» **Data extracts**
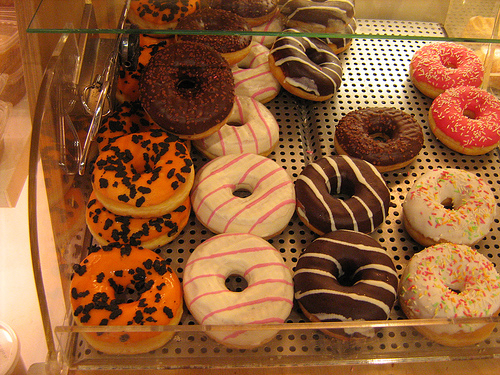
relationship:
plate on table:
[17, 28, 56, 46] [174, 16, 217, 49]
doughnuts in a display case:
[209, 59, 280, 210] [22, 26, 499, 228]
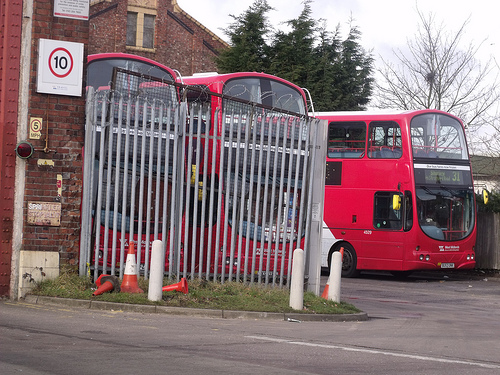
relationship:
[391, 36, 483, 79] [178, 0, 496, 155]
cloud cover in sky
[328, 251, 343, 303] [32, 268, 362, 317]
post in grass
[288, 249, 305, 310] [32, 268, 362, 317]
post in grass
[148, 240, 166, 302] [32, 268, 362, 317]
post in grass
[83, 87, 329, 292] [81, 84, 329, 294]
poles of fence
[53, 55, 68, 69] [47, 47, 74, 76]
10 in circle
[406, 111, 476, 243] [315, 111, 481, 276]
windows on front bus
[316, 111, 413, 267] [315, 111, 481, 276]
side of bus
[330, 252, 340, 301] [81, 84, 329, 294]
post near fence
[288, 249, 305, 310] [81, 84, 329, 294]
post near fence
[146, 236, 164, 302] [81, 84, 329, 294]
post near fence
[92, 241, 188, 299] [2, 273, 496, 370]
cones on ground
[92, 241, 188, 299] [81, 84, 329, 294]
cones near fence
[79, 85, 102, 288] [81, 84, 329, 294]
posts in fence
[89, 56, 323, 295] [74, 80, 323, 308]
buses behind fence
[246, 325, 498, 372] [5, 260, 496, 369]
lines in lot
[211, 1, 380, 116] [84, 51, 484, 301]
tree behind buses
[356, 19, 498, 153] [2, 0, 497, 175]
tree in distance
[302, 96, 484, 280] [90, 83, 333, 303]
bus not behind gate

» **Prompt**
Print all of the lines above verbatim, leaving out the pictures.

» **Solved problem**
relationship:
plate on table:
[17, 28, 56, 46] [174, 16, 217, 49]
doughnuts in a display case:
[209, 59, 280, 210] [22, 26, 499, 228]
relationship:
[391, 36, 483, 79] [178, 0, 496, 155]
cloud cover in sky
[328, 251, 343, 303] [32, 268, 362, 317]
post in grass
[288, 249, 305, 310] [32, 268, 362, 317]
post in grass
[148, 240, 166, 302] [32, 268, 362, 317]
post in grass
[83, 87, 329, 292] [81, 84, 329, 294]
poles of fence
[53, 55, 68, 69] [47, 47, 74, 76]
10 in circle
[406, 111, 476, 243] [315, 111, 481, 276]
windows on front bus
[316, 111, 413, 267] [315, 111, 481, 276]
side of bus
[330, 252, 340, 301] [81, 84, 329, 294]
post near fence
[288, 249, 305, 310] [81, 84, 329, 294]
post near fence
[146, 236, 164, 302] [81, 84, 329, 294]
post near fence
[92, 241, 188, 299] [2, 273, 496, 370]
cones on ground
[92, 241, 188, 299] [81, 84, 329, 294]
cones near fence
[79, 85, 102, 288] [81, 84, 329, 294]
posts in fence
[89, 56, 323, 295] [74, 80, 323, 308]
buses behind fence
[246, 325, 498, 372] [5, 260, 496, 369]
lines in lot
[211, 1, 380, 116] [84, 51, 484, 301]
tree behind buses
[356, 19, 498, 153] [2, 0, 497, 175]
tree in distance
[302, 96, 484, 280] [90, 83, 333, 303]
bus not behind gate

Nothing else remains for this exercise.